One should think that if Putin were serious about coaxing Assad out of power, and in shoring up international credibility as a responsible arbiter for peace, he would take a few conspicuous actions. First, publicly offer the imperiled dictator safe passage out of Syria, if not safe haven in Russian territory. Yet such is not the case. Second, recall those many Russian “military advisors” who are manning Syria’s air defense systems. The Guardian expects these personnel to continue at their posts in the unlikely event that NATO warplanes fly overhead. I highly doubt it. When the aircraft carrier Admiral Kuznetsov sailed to Tartus in January 2012 as part of a Russian naval “task force,” the US Sixth Fleet was on hand just in case the ill-designed ship, held together by Scotch tape and Orthodox prayers, sunk en route, and never mind that the Kuznetsov might have been shipping weapons then, too. Another rare moment of honesty from Russian officialdom was that a Western intervention would render forfeit all diplomatic, material and military support for Assad. Russia calls America’s bluff, America can’t even call Russia’s candor.

 

It’s been a few years now since many serious people in Washington believed that a major bilateral “reset” was necessary to convince an ex-KGB agent to render transport assistance to American and European soldiers willing to die to stop radical Islamists from regaining control of Afghanistan.
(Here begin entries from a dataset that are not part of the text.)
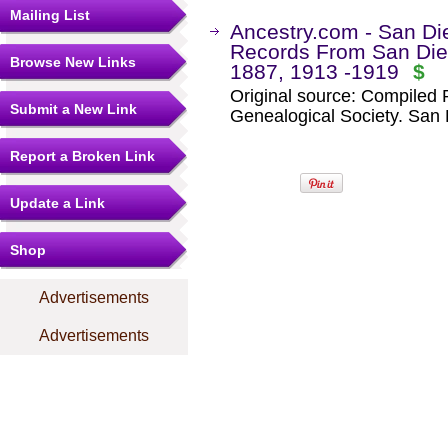
Mailing List
Ancestry.com - San Die
Records From San Dieg
Browse New Links
1887, 1913 -1919
$
Original source: Compiled
Submit a New Link
Genealogical Society. San D
Report a Broken Link
Update a Link
Shop
Advertisements
Advertisements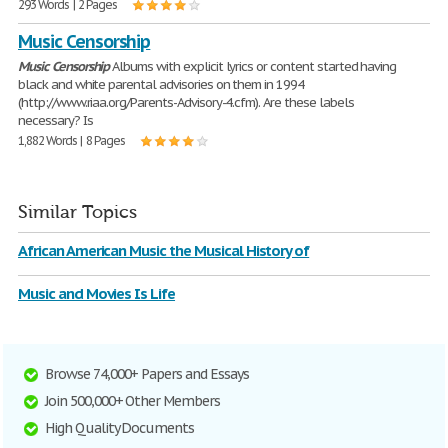
293 Words | 2 Pages
Music Censorship
Music
Censorship
Albums with explicit lyrics or content started having
black and white parental advisories on them in 1994
(http://www.riaa.org/Parents-Advisory-4.cfm). Are these labels
necessary? Is
1,882 Words | 8 Pages
Similar Topics
African American Music the Musical History of
Music and Movies Is Life
Browse 74,000+ Papers and Essays
Join 500,000+ Other Members
High Quality Documents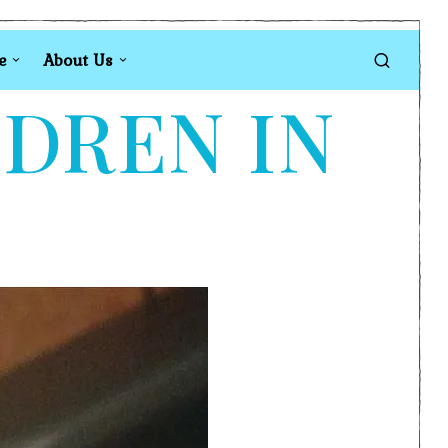
e
About Us
LDREN IN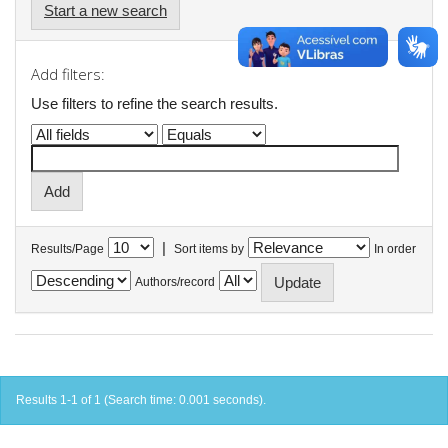
Start a new search
Add filters:
Use filters to refine the search results.
|
Results/Page
Sort items by
In order
Authors/record
Results 1-1 of 1 (Search time: 0.001 seconds).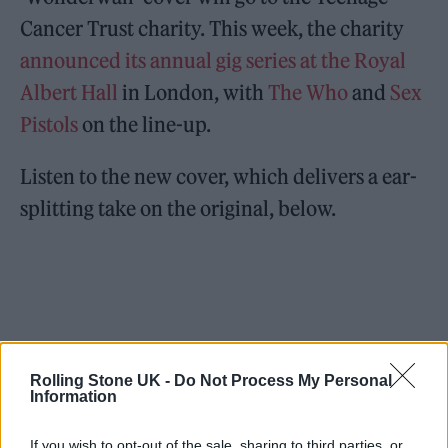
Cancer Trust charity. This week, the charity
announced its annual gig series at the Royal
Albert Hall
in London, with
The Who
and
Sex
Pistols
on the line-up.
Listen to the new cover, which delivers a ear-
splitting take on the original, below.
Rolling Stone UK -
Do Not Process My Personal
Information
If you wish to opt-out of the sale, sharing to third parties, or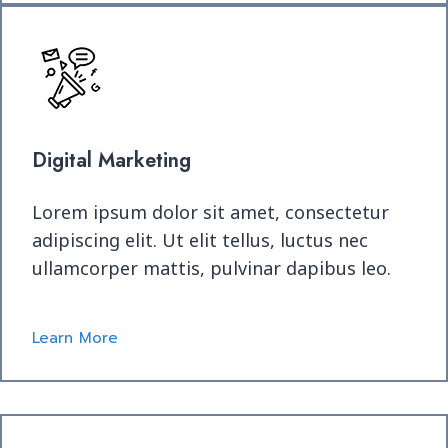
Digital Marketing
Lorem ipsum dolor sit amet, consectetur
adipiscing elit. Ut elit tellus, luctus nec
ullamcorper mattis, pulvinar dapibus leo.
Learn More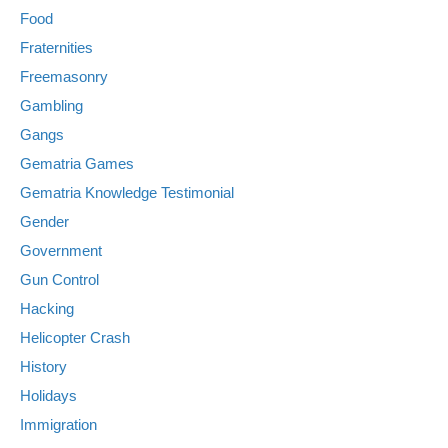
Food
Fraternities
Freemasonry
Gambling
Gangs
Gematria Games
Gematria Knowledge Testimonial
Gender
Government
Gun Control
Hacking
Helicopter Crash
History
Holidays
Immigration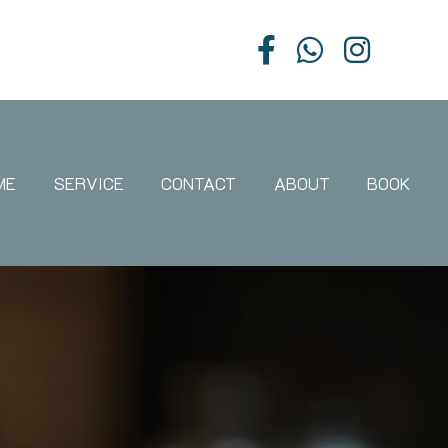
ME
SERVICE
CONTACT
ABOUT
BOOK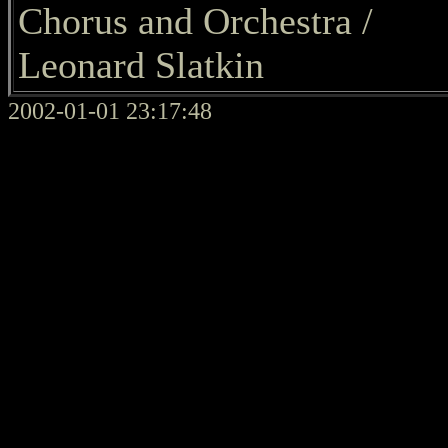
Chorus and Orchestra /
Leonard Slatkin
2002-01-01 23:17:48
Or that corrupt siloviki who stage mock invasions of neighboring countries were as sincerely committed to nuclear disarmament as was a former community organizer from Chicago. ‘Tis the season to be silly, though here’s a morbid thought to tide you over till after the New Year. Perhaps our government knows that Putin’s line isn’t changing and isn’t going to; it’s just grateful that he occasionally makes it seem so to give it an excuse to do nothing new or substantive about Syria.